4. The multi-view human motion capture method according to claim 1, characterized in that, include: Human motion data, including facial motion data and limb motion data, is captured based on the 3D human posture information.

5. A multi-view human motion capture device, characterized in that, include: The signal acquisition module is used to acquire multi-view video signals of the object to be captured and the corresponding audio signals of each video signal; A signal synchronization module is used to eliminate the time difference of the multi-view video signal based on the audio signal in order to obtain a multi-view synchronized video signal. The key point extraction module is used to extract corresponding multi-view 2D human key points from the multi-view synchronous video signal. The association information acquisition module is used to acquire the association information between the key points of the multi-view 2D human body; The human posture information acquisition module is used to perform optimization calculations based on the associated information to obtain the 3D human posture information of the object to be captured. The audio signal is a high-frequency audio signal; The time synchronization methods for the multi-view video signals include: The gross error is determined based on the timestamp of the video signal; The high-frequency audio signal corresponding to each video signal is convolved with the ideal high-frequency characteristic sound wave to determine the fine error between the video signals. By combining the fine errors and the coarse errors, frame-level time synchronization of multi-view video signals is achieved; The methods for acquiring the 3D human posture information include: Construct a 3D human pose estimation model and mark 3D human key points on it; A predefined energy function is defined, comprising: a 2D keypoint term, a temporal stability term, a pose prior term, and a joint constraint term. The 2D keypoint term is related to the 2D pixel coordinates of the 3D human keypoints projected onto each viewpoint and their corresponding 2D human keypoint distances. The temporal stability term is related to the temporal continuity of motion capture. The pose prior term is related to the realism of joint rotation. The joint constraint term is related to the joint rotation angle. The energy function is optimized to obtain the 3D human posture information.
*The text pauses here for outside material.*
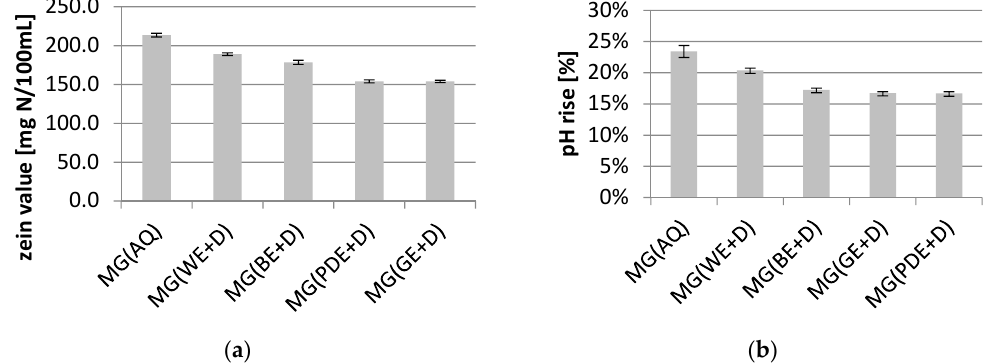
Figure 5. Zein value ( a ) and increase of pH of BSA solution ( b ) of model body wash gels, where: MG(AQ)—model gel containing water in place of extract, MG(WE+D), MG(BE+D), MG(GE+D), MG(PDE+D)—model gels containing 10% ( w / w ) of appropriate extracts. The final result was the arithmetic mean of five independent measurements.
6. A multi-view human motion capture system, characterized in that, include: Multiple video signal acquisition devices are used to acquire video signals of the object to be captured; An audio signal generator is used to emit high-frequency characteristic sound wave signals; The capture device as described in claim 5 is used to acquire multi-view video signals of the object to be captured and audio signals corresponding to each video signal; and to eliminate the time difference of the multi-view video signals based on the audio signals to obtain multi-view synchronized video signals. Extract the corresponding multi-view 2D human body key points from the multi-view synchronized video signal; Obtain the correlation information between the key points of the multi-view 2D human body; Based on the associated information, an optimization calculation is performed to obtain the 3D human pose information of the object to be captured.
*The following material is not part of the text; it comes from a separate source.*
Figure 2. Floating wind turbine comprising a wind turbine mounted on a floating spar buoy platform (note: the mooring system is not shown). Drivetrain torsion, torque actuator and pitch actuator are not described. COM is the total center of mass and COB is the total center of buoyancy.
7. A computer-readable storage medium having a computer program stored thereon, characterized in that, When the computer program is executed by the processor, it implements the multi-view human motion capture method according to any one of claims 1 to 4.

8. An electronic terminal, characterized in that, include: Processor and memory; The memory is used to store computer programs, and the processor is used to execute the computer programs stored in the memory to cause the terminal to perform the multi-view human motion capture method as described in any one of claims 1 to 4.